### Exercise instructions
**A.** Using the football rivalry article, explain how its total of 29 meetings breaks down by result.
**B.** From the football rivalry article, reproduce the part that opens with the words containing "- Teams: Australia" and closes with "Ray Baartz (3)".

== Text block ==

Australia–South Korea football rivalry
- Other names: Socceroos vs Taegeuk Warriors
- Location: Asia (AFC)
- Teams: Australia South Korea
- First meeting: 14 November 1967 South Vietnam Independence Cup South Korea 2–3 Australia
- Latest meeting: 2 February 2024 AFC Asian Cup Australia 1–2 South Korea

Statistics
- Total meetings: 29
- Top scorer: Ray Baartz (3)
- All-time series: Australia: 9 South Korea: 9 Draw: 11
- Australia South Korea

= Australia–South Korea football rivalry =

International football rivalry

The Australia–South Korea football rivalry is a sports rivalry that exists between the national association football teams of both Australia and South Korea. The rivalry is one of the most followed competitive rivalries in Asian football.

===
== Data ==

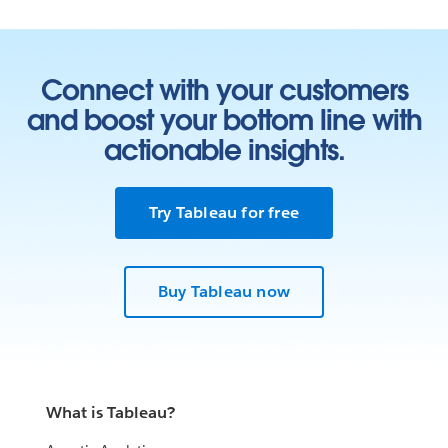
Connect with your customers
and boost your bottom line with
actionable insights.
Try Tableau for free
Buy Tableau now
What is Tableau?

===

### Exercise results
**A.** Australia has won 9 of the meetings, South Korea has won 9, and 11 ended in a draw. Together these make up the 29 total meetings.

**B.**
- Teams: Australia South Korea
- First meeting: 14 November 1967 South Vietnam Independence Cup South Korea 2–3 Australia
- Latest meeting: 2 February 2024 AFC Asian Cup Australia 1–2 South Korea

Statistics
- Total meetings: 29
- Top scorer: Ray Baartz (3)